The settlement roads of 1836-1850 had two main purposes – to provide means of access for settlers to areas newly surveyed and opened for settlement and at the same time provide a number of 50-acre lots which might be granted free to settlers of small means, often with the privilege of having a second 50-acre lot reserved for them for a specified time, which they might purchase on easy terms. These reserved lots were usually in the second range behind the free grant. The system of “narrow fifties,” if successful, meant a compact line of settlement along the road, making it easier to maintain and assuring travelers of assistance in emergency.

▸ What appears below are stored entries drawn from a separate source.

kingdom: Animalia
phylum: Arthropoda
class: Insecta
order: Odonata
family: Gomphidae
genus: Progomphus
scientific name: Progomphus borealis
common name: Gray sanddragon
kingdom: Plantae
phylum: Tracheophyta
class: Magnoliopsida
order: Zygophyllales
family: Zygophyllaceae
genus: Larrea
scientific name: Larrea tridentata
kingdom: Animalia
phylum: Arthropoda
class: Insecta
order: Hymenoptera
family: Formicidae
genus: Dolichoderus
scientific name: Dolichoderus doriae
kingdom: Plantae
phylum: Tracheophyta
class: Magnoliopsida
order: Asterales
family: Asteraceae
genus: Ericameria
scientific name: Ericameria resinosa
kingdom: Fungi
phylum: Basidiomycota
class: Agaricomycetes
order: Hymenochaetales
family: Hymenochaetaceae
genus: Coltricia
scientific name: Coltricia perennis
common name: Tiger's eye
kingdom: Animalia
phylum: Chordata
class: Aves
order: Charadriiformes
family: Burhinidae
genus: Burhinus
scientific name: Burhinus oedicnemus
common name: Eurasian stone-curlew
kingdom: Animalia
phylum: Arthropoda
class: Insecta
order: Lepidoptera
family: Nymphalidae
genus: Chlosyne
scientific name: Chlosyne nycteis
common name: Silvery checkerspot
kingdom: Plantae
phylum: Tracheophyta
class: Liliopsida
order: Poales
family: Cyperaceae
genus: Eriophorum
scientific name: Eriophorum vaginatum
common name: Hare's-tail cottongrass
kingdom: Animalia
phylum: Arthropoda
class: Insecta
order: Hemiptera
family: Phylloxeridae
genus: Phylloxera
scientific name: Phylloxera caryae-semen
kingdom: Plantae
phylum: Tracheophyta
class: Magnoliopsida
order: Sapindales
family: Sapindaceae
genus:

Of the various settlement roads opened through the present counties of Dufferin, Grey and Bruce, the Durham Road west of the site of Priceville was perhaps the most successful. This was due largely to a high proportion of reasonably good farm land along the road, but partly to the fact that in Grey County it ran close to the Saugeen River with its good mill sites. Settlement was at first rapid. George Jackson was issuing locations south of the road in Bentinck and Glenelg by September, 1848, before the surveys farther east and west were completed and by 1849 had a number in Brant. In July, 1850, 255 locations were returned for Kincardine exclusive of “Penetangore.” Locations in Greenock and Kinloss had to be delayed until the course of the settlement road across those townships was settled, but this had been done by mid summer of 1851. George Snider seems to have begun his locations in 1850 and settlement in the eastern section was slower. The growth of “Penetangore” is surprising. In November 1851, when the census gives only 499 families in the whole of Bruce County. Lovell’s Canada Directory lists twenty-three names of trades and professions. In 1857 his estimate of the population is 1,000 and a directory for 1869 estimates 3,000 – slightly more than the official figure for Kincardine for 1967. Hanover and Priceville appear as rising mill villages in 1857. Walkerton is called “The chief town of the county” of Bruce, though with only an estimated 175 inhabitants. Durham on the Owen Sound Road is slightly older than the Durham Road, and, to some extent, gave the road its name, though a posthumous compliment to Lord Durham, father-in-law of the contemporary governor-general, Lord Elgin, and still a hero to the Canadian Reformers of 1848, was probably also intended.


The Durham Road certainly played a considerable part in the development of Grey and Bruce Counties and, with other settlement roads of that time, was a model for the ‘colonization roads” of the 1850’s and 1860’s, though more successful from the point of view of settlement than most of these later examples.